Tugas Kerja:
Sunting teks tentang Kampus Merdeka: tulis ulang bagiannya mulai dari "JAKARTA, KOMPAS —" sampai dengan "dipilih di kampus.", dan ganti setiap "mahasiswa" dengan "pelajar".

Kampus Merdeka Memungkinkan Mahasiswa Akuntansi Kembangkan Minat Musik
Sebagian mahasiswa optimistis Kampus Merdeka memberikan kesempatan besar untuk mengembangkan diri. Di sisi lain, muncul kekhawatiran program ini membuat mereka tidak fokus di bidang yang diambil.
JAKARTA, KOMPAS — Kebijakan Kampus Merdeka yang dikeluarkan Menteri Pendidikan dan Kebudayaan Nadiem Makarim disambut beragam oleh mahasiswa. Sebagian mahasiswa optimistis program ini akan memberikan kesempatan besar bagi mereka untuk mengembangkan diri. Di sisi lain, muncul kekhawatiran program ini membuat mereka tidak fokus mempelajari bidang yang dipilih di kampus.
Kebijakan Kampus Merdeka intinya agar proses perkuliahan tidak hanya dihitung dari jumlah pertemuan di ruang kelas. Hendaknya kegiatan mahasiswa di laboratorium, mengerjakan proyek, magang, dan berbagai aktivitas di luar kampus yang menunjang peningkatan kompetensinya turut dilihat sebagai bagian dari kuliah.

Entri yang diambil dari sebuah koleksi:
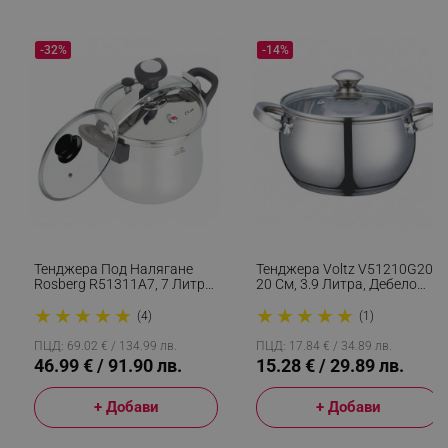
_sgf_npq
.alleop.bg
-32%
-14%
_sgf_clicked_banners
.alleop.bg
_sgf_rq
.alleop.bg
Тенджера Под Налягане
Тенджера Voltz V51210G20,
Rosberg R51311A7, 7 Литра,
20 См, 3.9 Литра, Дебело
2 Капака, Индукция,
Дъно, Индукция, Инокс
★
★
★
★
★
★
★
★
★
★
Трислойно Дъно, Инокс
(4)
(1)
ПЦД: 69.02 € / 134.99 лв.
ПЦД: 17.84 € / 34.89 лв.
segmentifyExtension
.alleop.bg
46.99 € / 91.90 лв.
15.28 € / 29.89 лв.
+ Добави
+ Добави
sgfUserUpdateData
.alleop.bg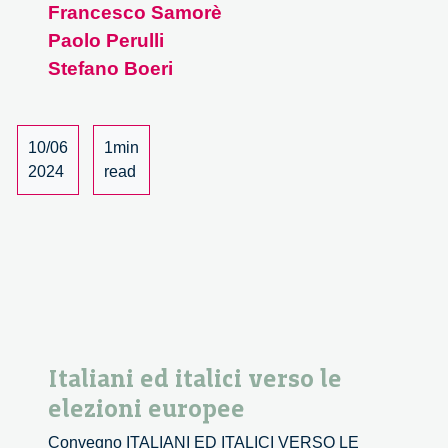
Francesco Samorè
1/2
Paolo Perulli
Stefano Boeri
10/06
1min
2024
read
Italiani ed italici verso le
elezioni europee
Convegno ITALIANI ED ITALICI VERSO LE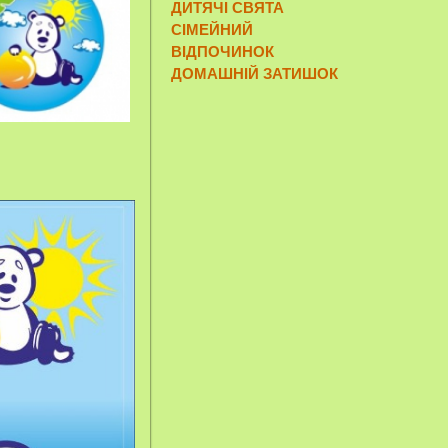
ДИТЯЧІ СВЯТА
СІМЕЙНИЙ
ВІДПОЧИНОК
ДОМАШНІЙ ЗАТИШОК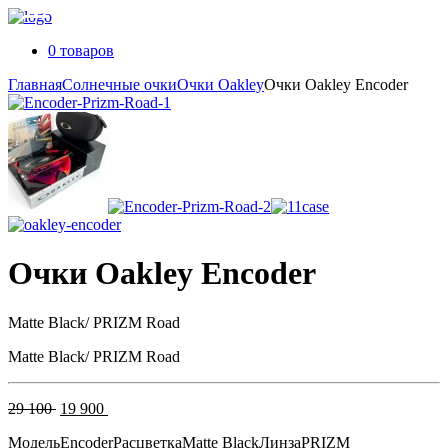
0 товаров
Главная
Солнечные очки
Очки Oakley
Очки Oakley Encoder
Очки Oakley Encoder
Matte Black/ PRIZM Road
Matte Black/ PRIZM Road
Первоначальная
Текущая
29 100
19 900
цена
цена:
Модель
Encoder
Расцветка
Matte Black
Линза
PRIZM
составляла
19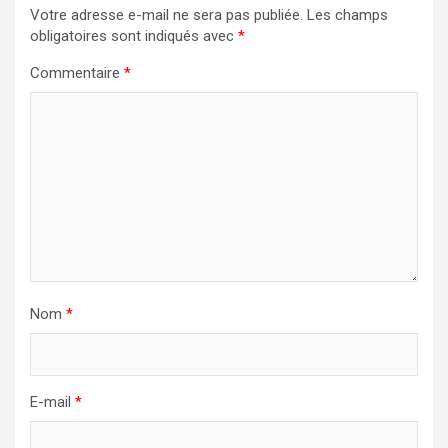
Votre adresse e-mail ne sera pas publiée.
Les champs
obligatoires sont indiqués avec
*
Commentaire
*
Nom
*
E-mail
*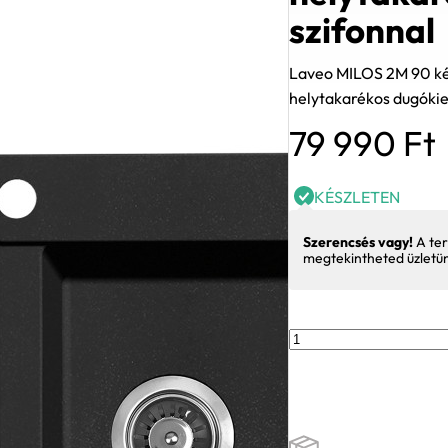
szifonnal
Laveo MILOS 2M 90 ké
helytakarékos dugókie
79 990
Ft
KÉSZLETEN
Szerencsés vagy!
A ter
megtekintheted üzletü
Laveo
MILOS
2M
90
kétmedencés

Jawaban Latihan:
JAKARTA, KOMPAS — Kebijakan Kampus Merdeka yang dikeluarkan Menteri Pendidikan dan Kebudayaan Nadiem Makarim disambut beragam oleh pelajar. Sebagian pelajar optimistis program ini akan memberikan kesempatan besar bagi mereka untuk mengembangkan diri. Di sisi lain, muncul kekhawatiran program ini membuat mereka tidak fokus mempelajari bidang yang dipilih di kampus.